* **Activity**:
Give these lines again with "data points" swapped for "values" throughout, changing nothing else, and leave out the pictures.

(Source material)

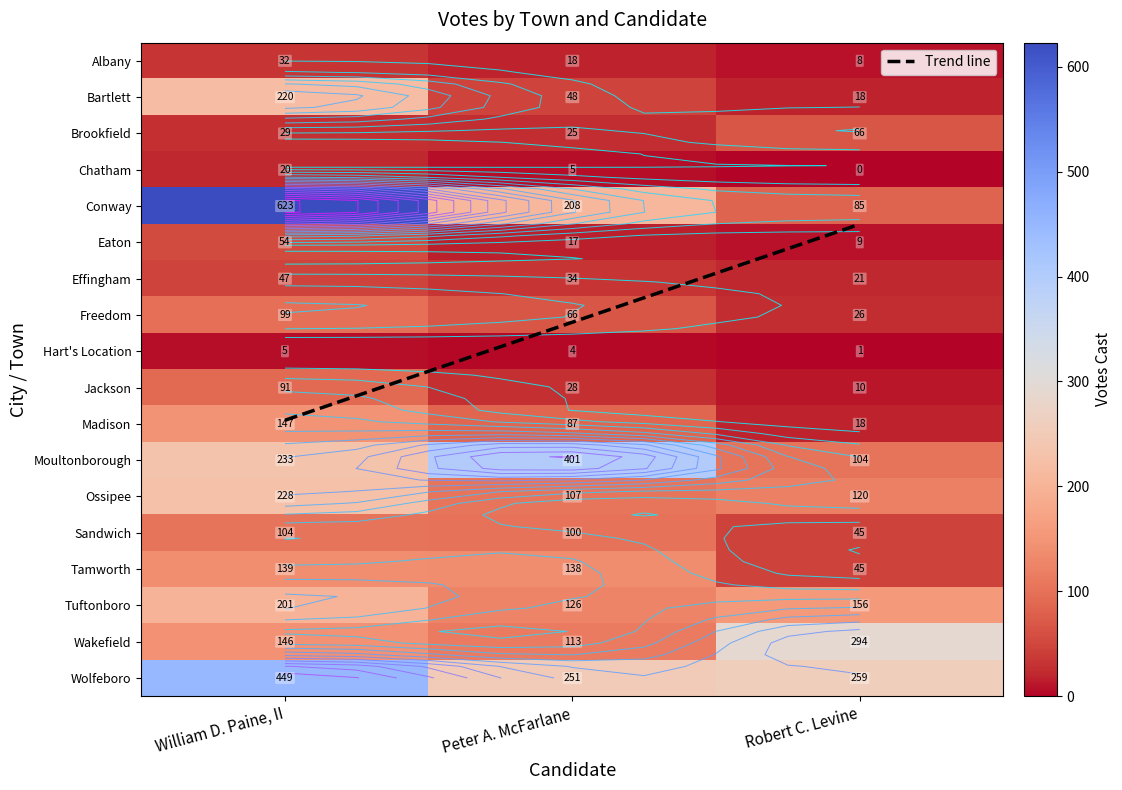

Reading right to left, extract all data points from this chart.

Albany: Robert C. Levine=8	Peter A. McFarlane=18	William D. Paine, II=32
Bartlett: Robert C. Levine=18	Peter A. McFarlane=48	William D. Paine, II=220
Brookfield: Robert C. Levine=66	Peter A. McFarlane=25	William D. Paine, II=29
Chatham: Robert C. Levine=0	Peter A. McFarlane=5	William D. Paine, II=20
Conway: Robert C. Levine=85	Peter A. McFarlane=208	William D. Paine, II=623
Eaton: Robert C. Levine=9	Peter A. McFarlane=17	William D. Paine, II=54
Effingham: Robert C. Levine=21	Peter A. McFarlane=34	William D. Paine, II=47
Freedom: Robert C. Levine=26	Peter A. McFarlane=66	William D. Paine, II=99
Hart's Location: Robert C. Levine=1	Peter A. McFarlane=4	William D. Paine, II=5
Jackson: Robert C. Levine=10	Peter A. McFarlane=28	William D. Paine, II=91
Madison: Robert C. Levine=18	Peter A. McFarlane=87	William D. Paine, II=147
Moultonborough: Robert C. Levine=104	Peter A. McFarlane=401	William D. Paine, II=233
Ossipee: Robert C. Levine=120	Peter A. McFarlane=107	William D. Paine, II=228
Sandwich: Robert C. Levine=45	Peter A. McFarlane=100	William D. Paine, II=104
Tamworth: Robert C. Levine=45	Peter A. McFarlane=138	William D. Paine, II=139
Tuftonboro: Robert C. Levine=156	Peter A. McFarlane=126	William D. Paine, II=201
Wakefield: Robert C. Levine=294	Peter A. McFarlane=113	William D. Paine, II=146
Wolfeboro: Robert C. Levine=259	Peter A. McFarlane=251	William D. Paine, II=449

(End Source material)

* **Output**:
Reading right to left, extract all values from this chart.

Albany: Robert C. Levine=8	Peter A. McFarlane=18	William D. Paine, II=32
Bartlett: Robert C. Levine=18	Peter A. McFarlane=48	William D. Paine, II=220
Brookfield: Robert C. Levine=66	Peter A. McFarlane=25	William D. Paine, II=29
Chatham: Robert C. Levine=0	Peter A. McFarlane=5	William D. Paine, II=20
Conway: Robert C. Levine=85	Peter A. McFarlane=208	William D. Paine, II=623
Eaton: Robert C. Levine=9	Peter A. McFarlane=17	William D. Paine, II=54
Effingham: Robert C. Levine=21	Peter A. McFarlane=34	William D. Paine, II=47
Freedom: Robert C. Levine=26	Peter A. McFarlane=66	William D. Paine, II=99
Hart's Location: Robert C. Levine=1	Peter A. McFarlane=4	William D. Paine, II=5
Jackson: Robert C. Levine=10	Peter A. McFarlane=28	William D. Paine, II=91
Madison: Robert C. Levine=18	Peter A. McFarlane=87	William D. Paine, II=147
Moultonborough: Robert C. Levine=104	Peter A. McFarlane=401	William D. Paine, II=233
Ossipee: Robert C. Levine=120	Peter A. McFarlane=107	William D. Paine, II=228
Sandwich: Robert C. Levine=45	Peter A. McFarlane=100	William D. Paine, II=104
Tamworth: Robert C. Levine=45	Peter A. McFarlane=138	William D. Paine, II=139
Tuftonboro: Robert C. Levine=156	Peter A. McFarlane=126	William D. Paine, II=201
Wakefield: Robert C. Levine=294	Peter A. McFarlane=113	William D. Paine, II=146
Wolfeboro: Robert C. Levine=259	Peter A. McFarlane=251	William D. Paine, II=449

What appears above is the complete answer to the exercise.